• DATA FOR PROCESSING:
•••
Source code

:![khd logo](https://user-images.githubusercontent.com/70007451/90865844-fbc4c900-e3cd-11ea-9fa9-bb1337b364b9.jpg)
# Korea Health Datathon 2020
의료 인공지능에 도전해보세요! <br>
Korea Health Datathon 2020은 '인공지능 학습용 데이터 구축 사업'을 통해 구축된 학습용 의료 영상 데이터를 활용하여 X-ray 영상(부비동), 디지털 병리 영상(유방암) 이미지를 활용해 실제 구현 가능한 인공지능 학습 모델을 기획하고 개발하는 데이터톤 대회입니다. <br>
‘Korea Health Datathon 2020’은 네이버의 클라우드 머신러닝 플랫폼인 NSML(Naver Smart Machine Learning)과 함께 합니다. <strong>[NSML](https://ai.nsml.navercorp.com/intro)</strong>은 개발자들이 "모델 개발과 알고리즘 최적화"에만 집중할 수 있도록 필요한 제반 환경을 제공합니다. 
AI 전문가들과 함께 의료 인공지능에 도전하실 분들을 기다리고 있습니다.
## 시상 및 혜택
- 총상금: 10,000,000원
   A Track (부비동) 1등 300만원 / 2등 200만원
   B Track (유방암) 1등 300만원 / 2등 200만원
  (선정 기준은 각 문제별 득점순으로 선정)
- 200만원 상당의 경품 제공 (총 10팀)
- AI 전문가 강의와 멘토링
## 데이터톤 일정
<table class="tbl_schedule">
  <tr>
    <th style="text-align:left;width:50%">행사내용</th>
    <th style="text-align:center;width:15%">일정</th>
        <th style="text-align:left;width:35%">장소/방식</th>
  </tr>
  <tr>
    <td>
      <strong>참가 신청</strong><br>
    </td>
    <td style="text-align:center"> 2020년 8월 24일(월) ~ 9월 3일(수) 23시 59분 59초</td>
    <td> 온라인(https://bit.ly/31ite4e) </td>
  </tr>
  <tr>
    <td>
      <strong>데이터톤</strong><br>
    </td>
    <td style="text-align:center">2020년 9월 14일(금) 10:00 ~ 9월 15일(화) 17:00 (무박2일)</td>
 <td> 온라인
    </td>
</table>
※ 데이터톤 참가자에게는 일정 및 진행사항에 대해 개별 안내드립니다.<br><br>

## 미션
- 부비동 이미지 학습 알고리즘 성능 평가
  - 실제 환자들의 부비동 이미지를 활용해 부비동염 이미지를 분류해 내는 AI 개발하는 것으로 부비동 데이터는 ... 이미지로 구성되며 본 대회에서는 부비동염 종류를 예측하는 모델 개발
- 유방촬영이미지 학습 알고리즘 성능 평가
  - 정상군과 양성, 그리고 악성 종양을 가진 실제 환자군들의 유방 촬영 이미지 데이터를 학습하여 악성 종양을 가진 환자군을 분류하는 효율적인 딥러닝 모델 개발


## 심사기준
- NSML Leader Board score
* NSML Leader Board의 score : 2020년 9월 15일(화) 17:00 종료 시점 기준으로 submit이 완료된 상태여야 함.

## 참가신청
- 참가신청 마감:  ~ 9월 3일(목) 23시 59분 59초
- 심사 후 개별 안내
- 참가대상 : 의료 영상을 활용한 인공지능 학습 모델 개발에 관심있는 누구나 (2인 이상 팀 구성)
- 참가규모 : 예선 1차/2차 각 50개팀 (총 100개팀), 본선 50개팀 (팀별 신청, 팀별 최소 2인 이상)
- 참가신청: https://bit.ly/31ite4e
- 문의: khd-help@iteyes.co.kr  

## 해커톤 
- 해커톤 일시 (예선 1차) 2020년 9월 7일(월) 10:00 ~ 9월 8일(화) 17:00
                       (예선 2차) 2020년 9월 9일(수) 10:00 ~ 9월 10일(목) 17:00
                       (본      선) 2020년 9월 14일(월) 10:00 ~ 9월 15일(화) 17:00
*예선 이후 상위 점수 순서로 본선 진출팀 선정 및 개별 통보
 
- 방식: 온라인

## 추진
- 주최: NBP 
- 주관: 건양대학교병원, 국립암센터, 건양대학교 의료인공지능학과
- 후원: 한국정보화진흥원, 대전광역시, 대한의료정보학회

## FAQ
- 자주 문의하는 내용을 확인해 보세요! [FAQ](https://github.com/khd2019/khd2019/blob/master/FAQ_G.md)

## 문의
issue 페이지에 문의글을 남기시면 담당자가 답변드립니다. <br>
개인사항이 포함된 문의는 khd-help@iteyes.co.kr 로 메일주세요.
•••
The answer must be the complete set of entries, retyped exactly.

Source code

:![khd logo](https://user-images.githubusercontent.com/70007451/90865844-fbc4c900-e3cd-11ea-9fa9-bb1337b364b9.jpg)
# Korea Health Datathon 2020
의료 인공지능에 도전해보세요! <br>
Korea Health Datathon 2020은 '인공지능 학습용 데이터 구축 사업'을 통해 구축된 학습용 의료 영상 데이터를 활용하여 X-ray 영상(부비동), 디지털 병리 영상(유방암) 이미지를 활용해 실제 구현 가능한 인공지능 학습 모델을 기획하고 개발하는 데이터톤 대회입니다. <br>
‘Korea Health Datathon 2020’은 네이버의 클라우드 머신러닝 플랫폼인 NSML(Naver Smart Machine Learning)과 함께 합니다. <strong>[NSML](https://ai.nsml.navercorp.com/intro)</strong>은 개발자들이 "모델 개발과 알고리즘 최적화"에만 집중할 수 있도록 필요한 제반 환경을 제공합니다. 
AI 전문가들과 함께 의료 인공지능에 도전하실 분들을 기다리고 있습니다.
## 시상 및 혜택
- 총상금: 10,000,000원
   A Track (부비동) 1등 300만원 / 2등 200만원
   B Track (유방암) 1등 300만원 / 2등 200만원
  (선정 기준은 각 문제별 득점순으로 선정)
- 200만원 상당의 경품 제공 (총 10팀)
- AI 전문가 강의와 멘토링
## 데이터톤 일정
<table class="tbl_schedule">
  <tr>
    <th style="text-align:left;width:50%">행사내용</th>
    <th style="text-align:center;width:15%">일정</th>
        <th style="text-align:left;width:35%">장소/방식</th>
  </tr>
  <tr>
    <td>
      <strong>참가 신청</strong><br>
    </td>
    <td style="text-align:center"> 2020년 8월 24일(월) ~ 9월 3일(수) 23시 59분 59초</td>
    <td> 온라인(https://bit.ly/31ite4e) </td>
  </tr>
  <tr>
    <td>
      <strong>데이터톤</strong><br>
    </td>
    <td style="text-align:center">2020년 9월 14일(금) 10:00 ~ 9월 15일(화) 17:00 (무박2일)</td>
 <td> 온라인
    </td>
</table>
※ 데이터톤 참가자에게는 일정 및 진행사항에 대해 개별 안내드립니다.<br><br>

## 미션
- 부비동 이미지 학습 알고리즘 성능 평가
  - 실제 환자들의 부비동 이미지를 활용해 부비동염 이미지를 분류해 내는 AI 개발하는 것으로 부비동 데이터는 ... 이미지로 구성되며 본 대회에서는 부비동염 종류를 예측하는 모델 개발
- 유방촬영이미지 학습 알고리즘 성능 평가
  - 정상군과 양성, 그리고 악성 종양을 가진 실제 환자군들의 유방 촬영 이미지 데이터를 학습하여 악성 종양을 가진 환자군을 분류하는 효율적인 딥러닝 모델 개발


## 심사기준
- NSML Leader Board score
* NSML Leader Board의 score : 2020년 9월 15일(화) 17:00 종료 시점 기준으로 submit이 완료된 상태여야 함.

## 참가신청
- 참가신청 마감:  ~ 9월 3일(목) 23시 59분 59초
- 심사 후 개별 안내
- 참가대상 : 의료 영상을 활용한 인공지능 학습 모델 개발에 관심있는 누구나 (2인 이상 팀 구성)
- 참가규모 : 예선 1차/2차 각 50개팀 (총 100개팀), 본선 50개팀 (팀별 신청, 팀별 최소 2인 이상)
- 참가신청: https://bit.ly/31ite4e
- 문의: khd-help@iteyes.co.kr  

## 해커톤 
- 해커톤 일시 (예선 1차) 2020년 9월 7일(월) 10:00 ~ 9월 8일(화) 17:00
                       (예선 2차) 2020년 9월 9일(수) 10:00 ~ 9월 10일(목) 17:00
                       (본      선) 2020년 9월 14일(월) 10:00 ~ 9월 15일(화) 17:00
*예선 이후 상위 점수 순서로 본선 진출팀 선정 및 개별 통보
 
- 방식: 온라인

## 추진
- 주최: NBP 
- 주관: 건양대학교병원, 국립암센터, 건양대학교 의료인공지능학과
- 후원: 한국정보화진흥원, 대전광역시, 대한의료정보학회

## FAQ
- 자주 문의하는 내용을 확인해 보세요! [FAQ](https://github.com/khd2019/khd2019/blob/master/FAQ_G.md)

## 문의
issue 페이지에 문의글을 남기시면 담당자가 답변드립니다. <br>
개인사항이 포함된 문의는 khd-help@iteyes.co.kr 로 메일주세요.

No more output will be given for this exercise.